Между людьми, получившими воспитание разного рода, понятия о священных вещах долженствовали быть и были разные. Если бы возможно было определить, какое каждый из нас имел тогда понятие о боге и о должном ему почитании, то бы описание сие показалося взятым из какого-либо путешествия, в коем описывается исповедание веры неизвестных народов.

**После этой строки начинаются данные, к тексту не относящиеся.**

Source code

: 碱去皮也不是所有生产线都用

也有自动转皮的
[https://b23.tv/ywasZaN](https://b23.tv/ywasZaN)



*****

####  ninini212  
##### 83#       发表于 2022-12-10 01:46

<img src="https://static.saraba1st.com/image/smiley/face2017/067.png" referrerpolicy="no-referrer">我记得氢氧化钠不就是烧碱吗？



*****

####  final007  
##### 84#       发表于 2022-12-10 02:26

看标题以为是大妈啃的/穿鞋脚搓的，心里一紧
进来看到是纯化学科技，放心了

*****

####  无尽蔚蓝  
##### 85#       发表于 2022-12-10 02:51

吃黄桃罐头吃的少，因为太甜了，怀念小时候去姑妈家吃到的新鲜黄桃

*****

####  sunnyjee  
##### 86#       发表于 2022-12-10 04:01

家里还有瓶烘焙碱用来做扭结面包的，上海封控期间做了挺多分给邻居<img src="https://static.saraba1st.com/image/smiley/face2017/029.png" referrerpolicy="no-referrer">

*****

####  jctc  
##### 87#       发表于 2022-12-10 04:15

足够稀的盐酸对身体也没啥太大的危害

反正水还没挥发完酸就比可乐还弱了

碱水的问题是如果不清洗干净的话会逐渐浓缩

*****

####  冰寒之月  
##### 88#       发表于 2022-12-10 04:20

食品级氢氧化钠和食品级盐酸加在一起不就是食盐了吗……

Иной почитал бога не иначе как палача, орудием кары вооруженного, и боялся думать о нем, столь застращен был силою его прещения. Другому казался он вскруженным толпою младенцев, — азбучной учитель, которого дразнить ни во что вменяется, ибо уловкою какою-нибудь можно избегнуть его розги и скоро с ним опять поладить. Иной думал, что не токмо дразнить его можно, но делать все ему на смех и вопреки его велениям. Все мы, однако же, воспитаны были в греческом исповедании, и для сохранения нас в православии отправлен с нами был монах, которому в должность предписано было наставлять нас в христианском законе, отправлять для нас службу церковную и быть нашим духовником.
Отец Павел был в своем роде человек полуученый, знал по-латыне, по-гречески и несколько по-еврейски. В семинарии прошел все нижние и вышние философские и богословские классы и был учителем риторики. Но если ему известны были правила красноречия, древними авторами преподанного, если знал он, что есть метафора, антитезис и прочие риторические фигуры, то никто столь мало не был красноречив, как наш отец Павел. Добродушие было первое в нем качество, другими он не отличался и более способствовал к возродившемуся в нас в то время непочтению к священным вещам, нежели удобен был дать наставление в священном законе. Судить можно из следующего.
Исправление наше (ибо при первом нашем свидании он почел нас богоотступниками, хотя ручаться можно, что ни один из нас в то время ниже повести не читывал о афеистах) — исправление наше начал он тем, что заставил нас при утренних и вечерних на молитве собраниях петь. Если воспомнишь, мой друг, сколь нестройной, несогласной и шумной у нас был всегда концерт, то и теперь еще улыбнешься. Иной тянул очень низко, иной высоко, иной тонко, иной звонко, иной чресчур кудряво, и, наконец, устроенное на приучение ко благоговению превратилося постепенно в шутку и посмеялище.